Basically what @littleadv said, but let me amplify what I think is the most important point.

As he/she says, one thing you're paying them for is their expertise. If the title on record at the county office had a legal flaw in it, would you recognize it? In a way your question is like asking, Why should I go to a doctor when I could just make my own medicine out of herbs I grow in my garden and treat myself? Maybe you could. But the doctor and the pharmacist have years of training on how to do this right. You probably don't. Is it possible for you to learn everything you need to do it right? Sure. But do you want to spend the time to study all that for something that you will do -- buy a house -- maybe once every ten years? Will you remember it all next time or have to learn it all over?

But really most important is, title companies offer insurance in case the title turns out to be flawed. That, to me, is the big reason why I would use a title company even if I was paying cash and there was no bank involved to insist on it. If there's some legal flaw in the title and it turns out that someone else has a claim to my house, and I lose in court, I would be out about $100,000. Your house might be costing you much more. That's a huge risk to take. Paying the couple of hundred dollars for insurance against that risk seems well worth it to me.

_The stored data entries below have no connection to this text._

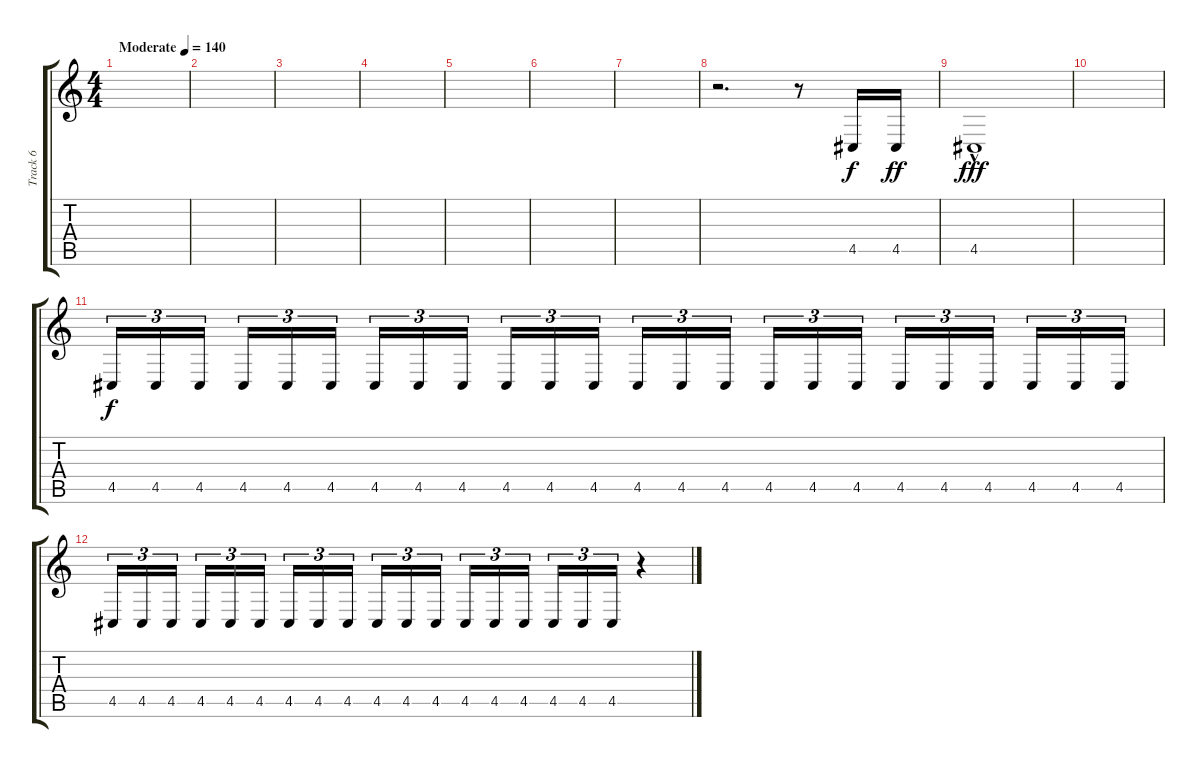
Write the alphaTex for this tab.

\track ("Track 6" "Track 6") {instrument timpani}
\staff {score tabs}
\tuning (E4 B3 G3 D3 A2 E2) {hide}
\ts (4 4)
\tempo (140 "Moderate")
\clef g2
\ks c
|
|
|
|
|
|
|
r.2{d} r.8 4.5.16 4.5.16{dy ff} |
4.5{hac}.1{dy fff} |
|
4.5.16{tu (3 2) dy f volume 16} 4.5.16{tu (3 2)} 4.5.16{tu (3 2) beam splitsecondary} 4.5.16{tu (3 2)} 4.5.16{tu (3 2)} 4.5.16{tu (3 2)} 4.5.16{tu (3 2)} 4.5.16{tu (3 2)} 4.5.16{tu (3 2) beam splitsecondary} 4.5.16{tu (3 2)} 4.5.16{tu (3 2)} 4.5.16{tu (3 2)} 4.5.16{tu (3 2)} 4.5.16{tu (3 2)} 4.5.16{tu (3 2) beam splitsecondary} 4.5.16{tu (3 2)} 4.5.16{tu (3 2)} 4.5.16{tu (3 2)} 4.5.16{tu (3 2)} 4.5.16{tu (3 2)} 4.5.16{tu (3 2) beam splitsecondary} 4.5.16{tu (3 2)} 4.5.16{tu (3 2)} 4.5.16{tu (3 2)} |
4.5.16{tu (3 2)} 4.5.16{tu (3 2)} 4.5.16{tu (3 2) beam splitsecondary} 4.5.16{tu (3 2)} 4.5.16{tu (3 2)} 4.5.16{tu (3 2)} 4.5.16{tu (3 2)} 4.5.16{tu (3 2)} 4.5.16{tu (3 2) beam splitsecondary} 4.5.16{tu (3 2)} 4.5.16{tu (3 2)} 4.5.16{tu (3 2)} 4.5.16{tu (3 2)} 4.5.16{tu (3 2)} 4.5.16{tu (3 2) beam splitsecondary} 4.5.16{tu (3 2)} 4.5.16{tu (3 2)} 4.5.16{tu (3 2)} r.4
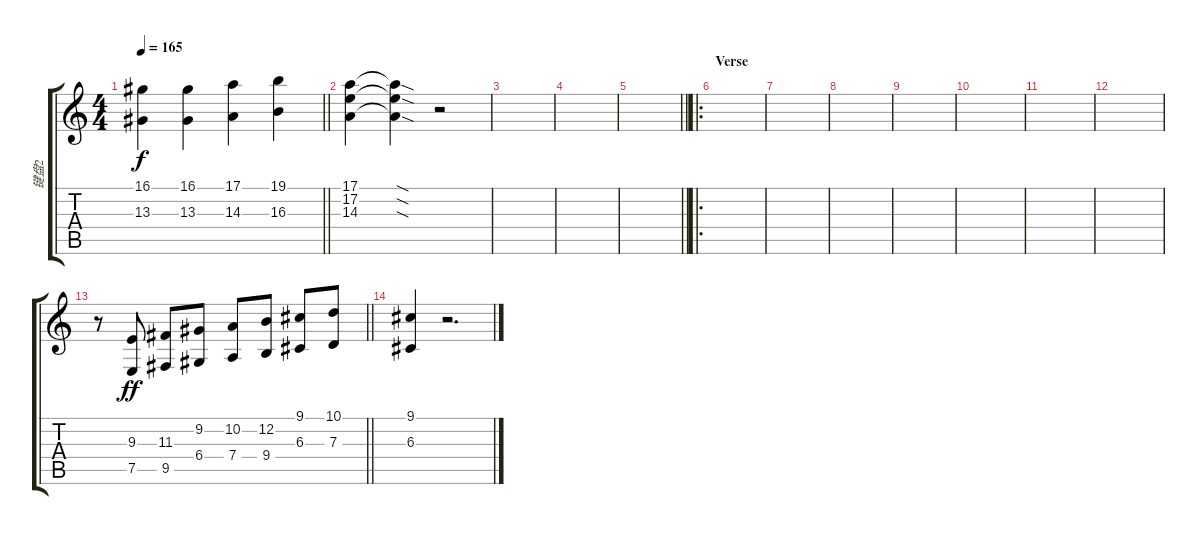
\track ("键盘2" "键盘2") {instrument brasssection}
\staff {score tabs}
\tuning (E4 B3 G3 D3 A2 E2) {hide}
\ts (4 4)
\tempo 165
\clef g2
\barLineRight lightlight
\ks c
(16.1 13.3).4{dy f} (16.1 13.3).4 (17.1 14.3).4 (19.1 16.3).4 |
(17.1 17.2 14.3).4 (17.1{sod t} 17.2{sod t} 14.3{sod t}).4 r.2 |
|
|
\barLineRight lightlight
|
\ro
\section ("" "Verse")
|
|
|
|
|
|
|
\barLineRight lightlight
r.8 (9.3 7.5).8{dy ff} (11.3 9.5).8 (9.2 6.4).8 (10.2 7.4).8 (12.2 9.4).8 (9.1 6.3).8 (10.1 7.3).8 |
(9.1 6.3).4 r.2{d}
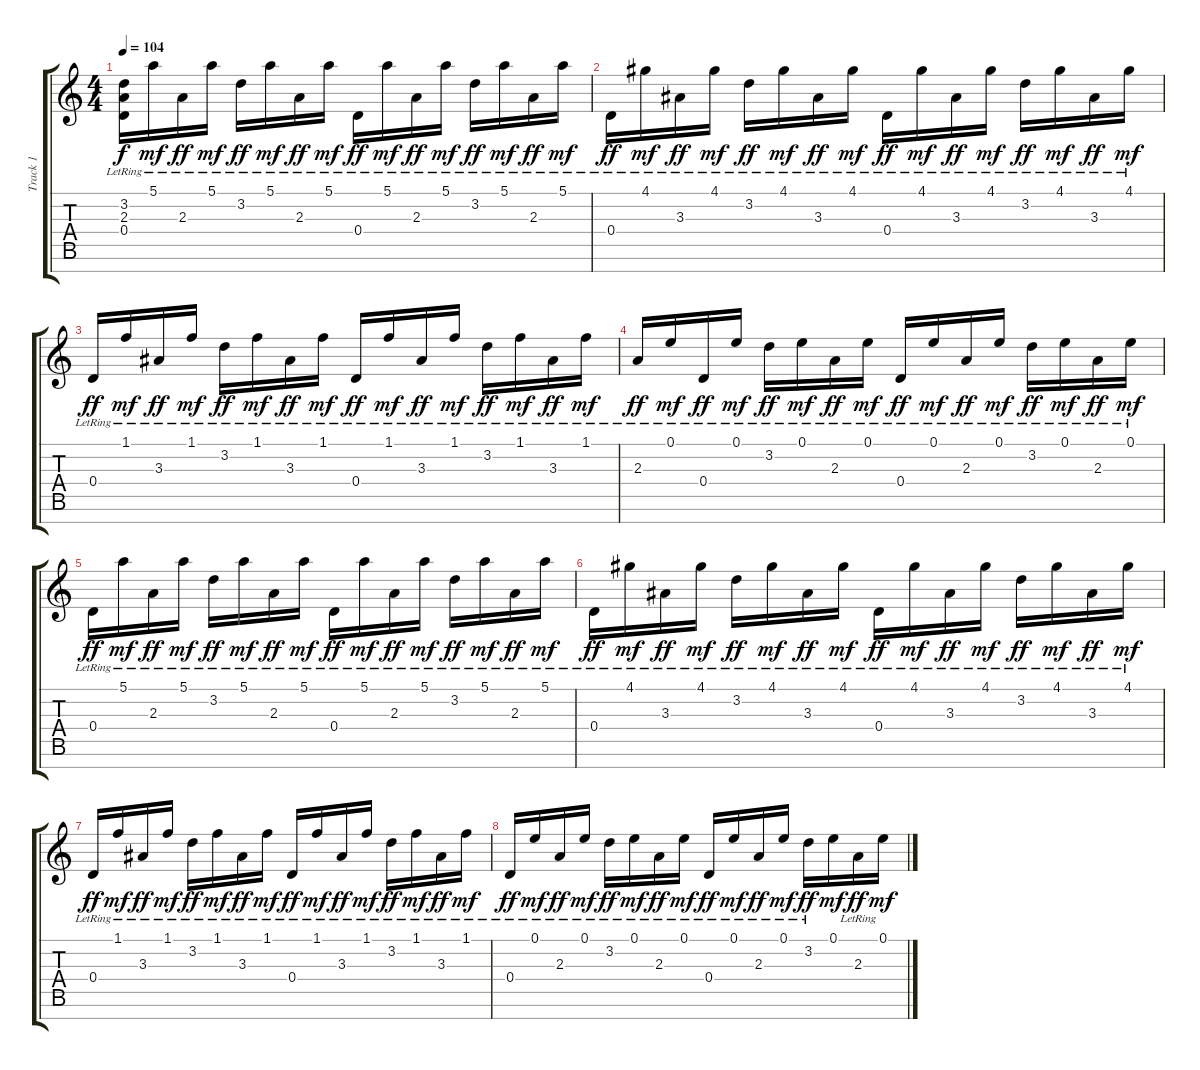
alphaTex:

\track ("Track 1" "Track 1") {instrument acousticguitarnylon}
\staff {score tabs}
\tuning (E4 B3 G3 D3 A2 E2 B1) {hide}
\ts (4 4)
\tempo 104
\clef g2
\ks c
(3.2{lr} 2.3{lr} 0.4{lr}).16{dy f} 5.1{lr}.16{dy mf} 2.3{lr}.16{dy ff} 5.1{lr}.16{dy mf} 3.2{lr}.16{dy ff} 5.1{lr}.16{dy mf} 2.3{lr}.16{dy ff} 5.1{lr}.16{dy mf} 0.4{lr}.16{dy ff} 5.1{lr}.16{dy mf} 2.3{lr}.16{dy ff} 5.1{lr}.16{dy mf} 3.2{lr}.16{dy ff} 5.1{lr}.16{dy mf} 2.3{lr}.16{dy ff} 5.1{lr}.16{dy mf} |
0.4{lr}.16{dy ff} 4.1{lr}.16{dy mf} 3.3{lr}.16{dy ff} 4.1{lr}.16{dy mf} 3.2{lr}.16{dy ff} 4.1{lr}.16{dy mf} 3.3{lr}.16{dy ff} 4.1{lr}.16{dy mf} 0.4{lr}.16{dy ff} 4.1{lr}.16{dy mf} 3.3{lr}.16{dy ff} 4.1{lr}.16{dy mf} 3.2{lr}.16{dy ff} 4.1{lr}.16{dy mf} 3.3{lr}.16{dy ff} 4.1{lr}.16{dy mf} |
0.4{lr}.16{dy ff} 1.1{lr}.16{dy mf} 3.3{lr}.16{dy ff} 1.1{lr}.16{dy mf} 3.2{lr}.16{dy ff} 1.1{lr}.16{dy mf} 3.3{lr}.16{dy ff} 1.1{lr}.16{dy mf} 0.4{lr}.16{dy ff} 1.1{lr}.16{dy mf} 3.3{lr}.16{dy ff} 1.1{lr}.16{dy mf} 3.2{lr}.16{dy ff} 1.1{lr}.16{dy mf} 3.3{lr}.16{dy ff} 1.1{lr}.16{dy mf} |
2.3{lr}.16{dy ff} 0.1{lr}.16{dy mf} 0.4{lr}.16{dy ff} 0.1{lr}.16{dy mf} 3.2{lr}.16{dy ff} 0.1{lr}.16{dy mf} 2.3{lr}.16{dy ff} 0.1{lr}.16{dy mf} 0.4{lr}.16{dy ff} 0.1{lr}.16{dy mf} 2.3{lr}.16{dy ff} 0.1{lr}.16{dy mf} 3.2{lr}.16{dy ff} 0.1{lr}.16{dy mf} 2.3{lr}.16{dy ff} 0.1{lr}.16{dy mf} |
0.4{lr}.16{dy ff} 5.1{lr}.16{dy mf} 2.3{lr}.16{dy ff} 5.1{lr}.16{dy mf} 3.2{lr}.16{dy ff} 5.1{lr}.16{dy mf} 2.3{lr}.16{dy ff} 5.1{lr}.16{dy mf} 0.4{lr}.16{dy ff} 5.1{lr}.16{dy mf} 2.3{lr}.16{dy ff} 5.1{lr}.16{dy mf} 3.2{lr}.16{dy ff} 5.1{lr}.16{dy mf} 2.3{lr}.16{dy ff} 5.1{lr}.16{dy mf} |
0.4{lr}.16{dy ff} 4.1{lr}.16{dy mf} 3.3{lr}.16{dy ff} 4.1{lr}.16{dy mf} 3.2{lr}.16{dy ff} 4.1{lr}.16{dy mf} 3.3{lr}.16{dy ff} 4.1{lr}.16{dy mf} 0.4{lr}.16{dy ff} 4.1{lr}.16{dy mf} 3.3{lr}.16{dy ff} 4.1{lr}.16{dy mf} 3.2{lr}.16{dy ff} 4.1{lr}.16{dy mf} 3.3{lr}.16{dy ff} 4.1{lr}.16{dy mf} |
0.4{lr}.16{dy ff} 1.1{lr}.16{dy mf} 3.3{lr}.16{dy ff} 1.1{lr}.16{dy mf} 3.2{lr}.16{dy ff} 1.1{lr}.16{dy mf} 3.3{lr}.16{dy ff} 1.1{lr}.16{dy mf} 0.4{lr}.16{dy ff} 1.1{lr}.16{dy mf} 3.3{lr}.16{dy ff} 1.1{lr}.16{dy mf} 3.2{lr}.16{dy ff} 1.1{lr}.16{dy mf} 3.3{lr}.16{dy ff} 1.1{lr}.16{dy mf} |
0.4{lr}.16{dy ff} 0.1{lr}.16{dy mf} 2.3{lr}.16{dy ff} 0.1{lr}.16{dy mf} 3.2{lr}.16{dy ff} 0.1{lr}.16{dy mf} 2.3{lr}.16{dy ff} 0.1{lr}.16{dy mf} 0.4{lr}.16{dy ff} 0.1{lr}.16{dy mf} 2.3{lr}.16{dy ff} 0.1{lr}.16{dy mf} 3.2{lr}.16{dy ff} 0.1.16{dy mf} 2.3{lr}.16{dy ff} 0.1.16{dy mf}
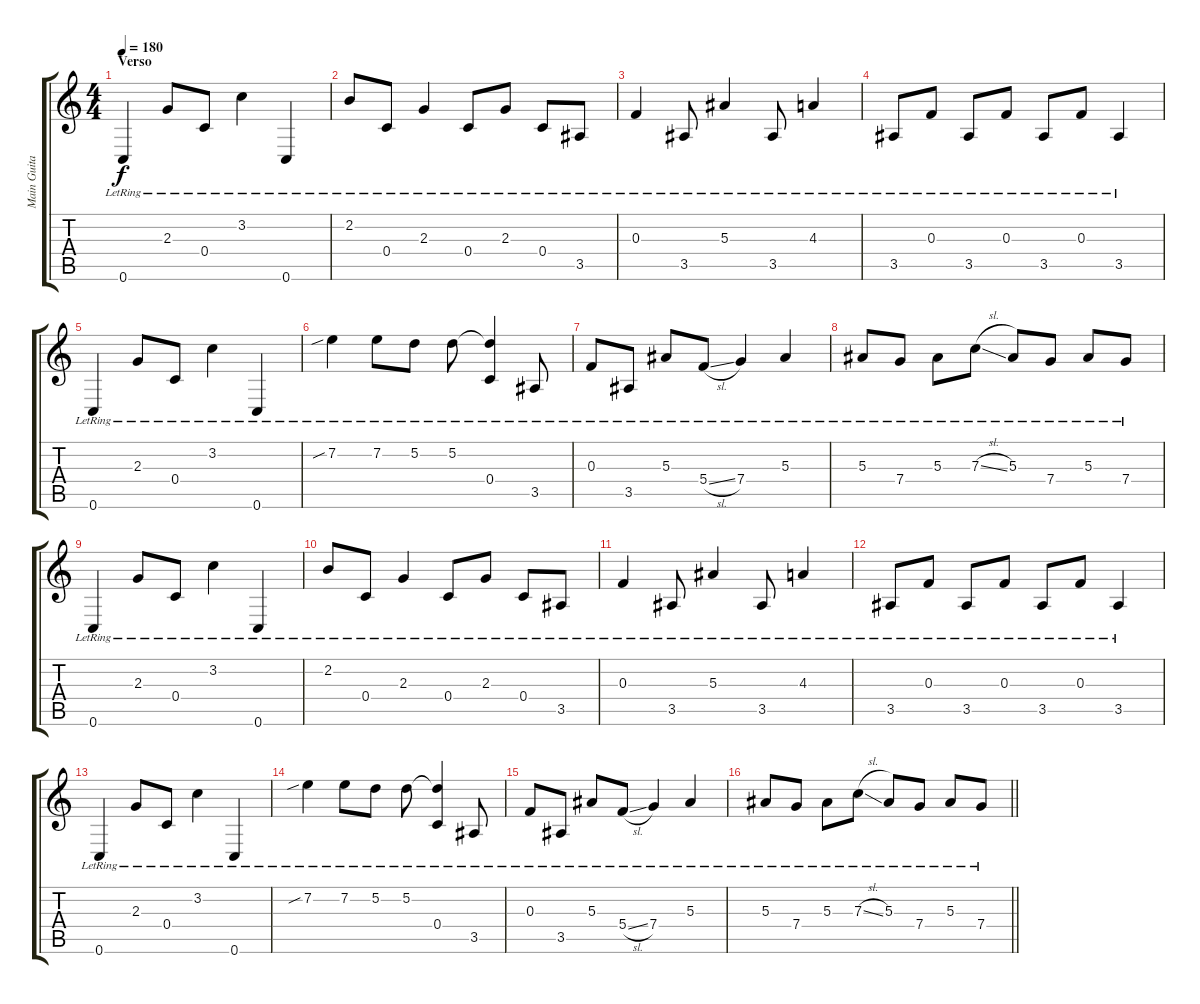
\track ("Main Guitar" "Main Guita") {instrument distortionguitar}
\staff {score tabs}
\tuning (D4 A3 F3 C3 G2 C2) {hide}
\ts (4 4)
\section ("" "Verso")
\tempo 180
\clef g2
\ks c
0.6{lr}.4{dy f instrument electricguitarclean} 2.3{lr}.8 0.4{lr}.8 3.2{lr}.4 0.6{lr}.4 |
2.2{lr}.8 0.4{lr}.8 2.3{lr}.4 0.4{lr}.8 2.3{lr}.8 0.4{lr}.8 3.5{lr}.8 |
0.3{lr}.4 3.5{lr}.8 5.3{lr}.4 3.5{lr}.8 4.3{lr}.4 |
3.5{lr}.8 0.3{lr}.8 3.5{lr}.8 0.3{lr}.8 3.5{lr}.8 0.3{lr}.8 3.5{lr}.4 |
0.6{lr}.4 2.3{lr}.8 0.4{lr}.8 3.2{lr}.4 0.6{lr}.4 |
7.2{sib lr}.4 7.2{lr}.8 5.2{lr}.8 5.2{lr}.8 (5.2{t} 0.4{lr}).4 3.5{lr}.8 |
0.3{lr}.8 3.5{lr}.8 5.3{lr}.8 5.4{sl lr}.8 7.4{lr}.4 5.3{lr}.4 |
5.3{lr}.8 7.4{lr}.8 5.3{lr}.8 7.3{sl lr}.8 5.3{lr}.8 7.4{lr}.8 5.3{lr}.8 7.4{lr}.8 |
0.6{lr}.4 2.3{lr}.8 0.4{lr}.8 3.2{lr}.4 0.6{lr}.4 |
2.2{lr}.8 0.4{lr}.8 2.3{lr}.4 0.4{lr}.8 2.3{lr}.8 0.4{lr}.8 3.5{lr}.8 |
0.3{lr}.4 3.5{lr}.8 5.3{lr}.4 3.5{lr}.8 4.3{lr}.4 |
3.5{lr}.8 0.3{lr}.8 3.5{lr}.8 0.3{lr}.8 3.5{lr}.8 0.3{lr}.8 3.5{lr}.4 |
0.6{lr}.4 2.3{lr}.8 0.4{lr}.8 3.2{lr}.4 0.6{lr}.4 |
7.2{sib lr}.4 7.2{lr}.8 5.2{lr}.8 5.2{lr}.8 (5.2{t} 0.4{lr}).4 3.5{lr}.8 |
0.3{lr}.8 3.5{lr}.8 5.3{lr}.8 5.4{sl lr}.8 7.4{lr}.4 5.3{lr}.4 |
\barLineRight lightlight
5.3{lr}.8 7.4{lr}.8 5.3{lr}.8 7.3{sl lr}.8 5.3{lr}.8 7.4{lr}.8 5.3{lr}.8 7.4{lr}.8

And by the way, I don't think the "due diligence" is easy. It's NOT just a matter of making sure a title is really on file at the court house and has the proper stamp on it. It's all about, Does someone else have a legal claim to this property? Like, maybe three owners ago someone forged a signature on a deed, so the sale is fraudulent, and now the person who was defrauded or his heirs discover the issue and claim the property. Or maybe the previous owner failed to pay a contractor who did repairs on the house, and now he goes to court and gets a lien on the property. It's unlikely that you have the expertise to recognize a forged document. You almost surely have no way to recognize a forged signature of someone you never met on an otherwise valid-looking document. And you'd have to do a lot of research to find every contractor who ever worked on the house and insure none of them have a claim. Etc.

  • +1 For the insurance which might be the best way of looking at things. You are buying insurance to cover you if something is wrong with the title.